Light scattering effect of iron doped zinc oxide thin films through structural and optical analysis

Herein, structural, and optical properties of the sprayed Zn1-xFexO (ZFO) thin films, with 0 < x < 0.15, have been investigated, by combining experimental characterizations, and theoretical calculations of the light scattering properties. The X-ray diffraction patterns displays a hexagonal wurtzite structure of the polycrystalline films, with c-axis orientation. The iron ions substitution of Zn2+ ions, was confirmed by XRD, Raman and photoluminescence measurements. Furthermore, an obvious redshift in the near band edge emission peak was also observed by photoluminescence analysis which is attributed to the band structure deformation in ZnO thin films. The resulting optical data indicated a strong correlation between the haze factor, crystalline quality, and the surface morphology feature. The scalar scattering theory within the Rayleigh scattering formula, was used to calculate the simulated haze factor, for the two optimized ZFO thin films, through crystalline quality and surface roughness, namely, the synthetized ZFO film with a 5at% and 7at% iron concentration.
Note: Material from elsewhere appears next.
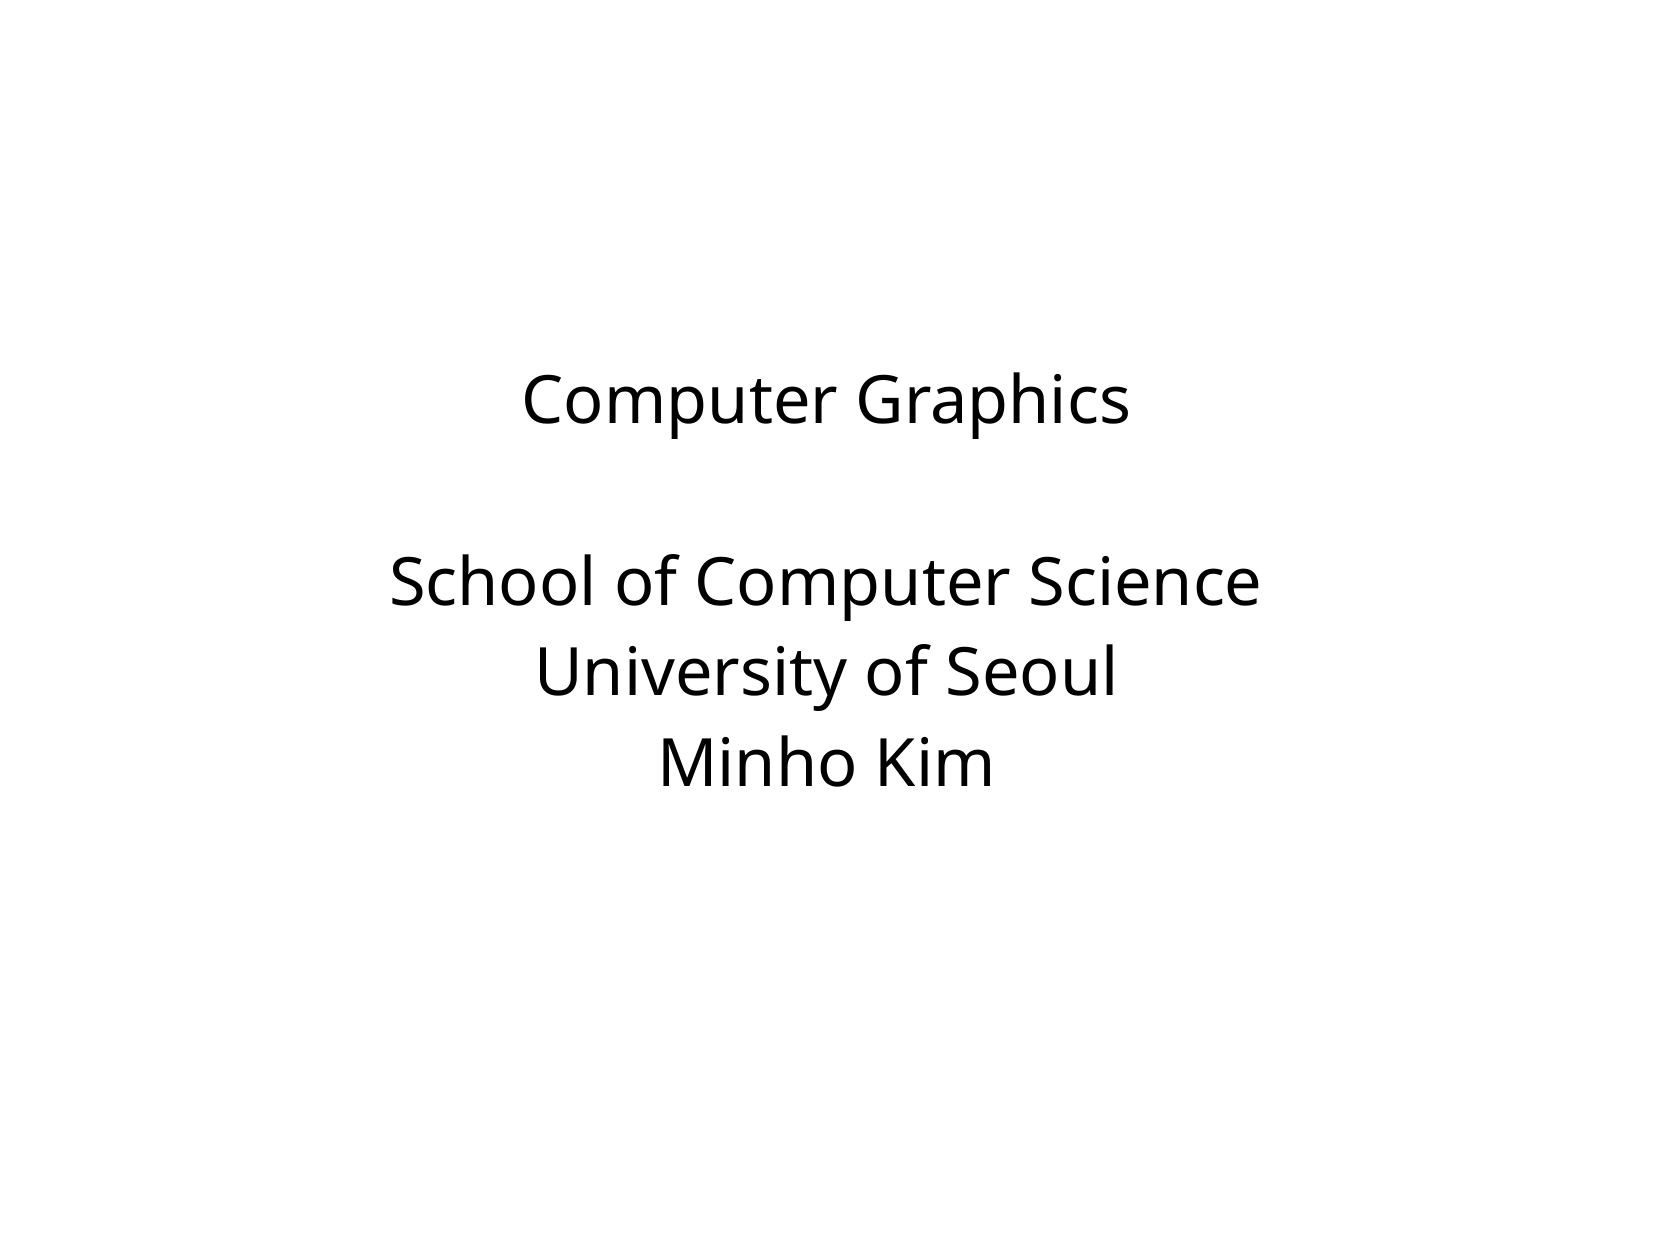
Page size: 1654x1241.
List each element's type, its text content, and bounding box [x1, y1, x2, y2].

subtitle Computer Graphics School of Computer Science University of Seoul Minho Kim [82, 49, 1571, 1109]
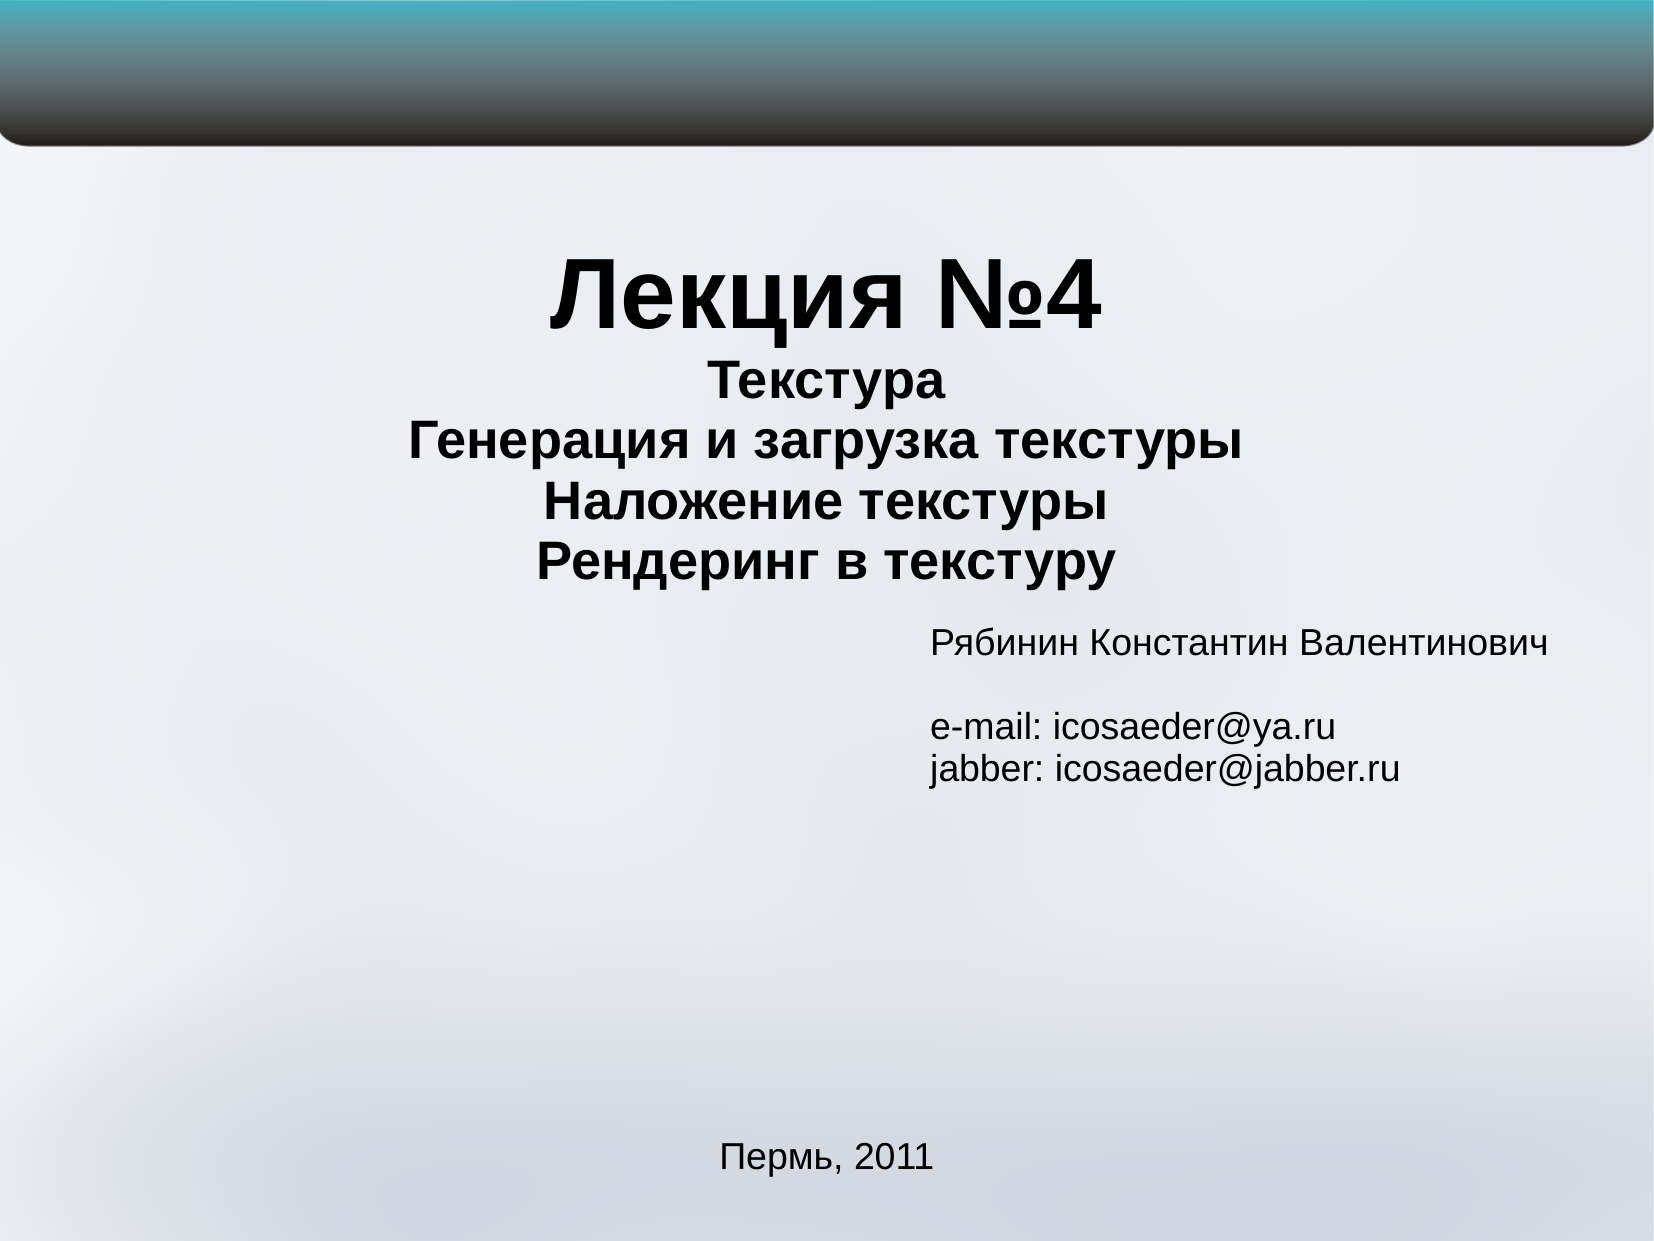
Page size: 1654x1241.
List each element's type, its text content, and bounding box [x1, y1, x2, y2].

A good agreement with the scalar scattering theory is obtained, for the haze factor relative to the transmission.

Automated summary

This study investigated the structural and optical properties of sprayed Zn1-xFexO (ZFO) thin films through experimental characterizations and theoretical calculations. The substitution of Zn2+ ions by iron ions in ZFO films was confirmed, leading to a noticeable redshift in the emission peak. The scalar scattering theory within the Rayleigh scattering formula was used to calculate the simulated haze factor, showing a strong correlation between crystalline quality, surface morphology, and optical properties.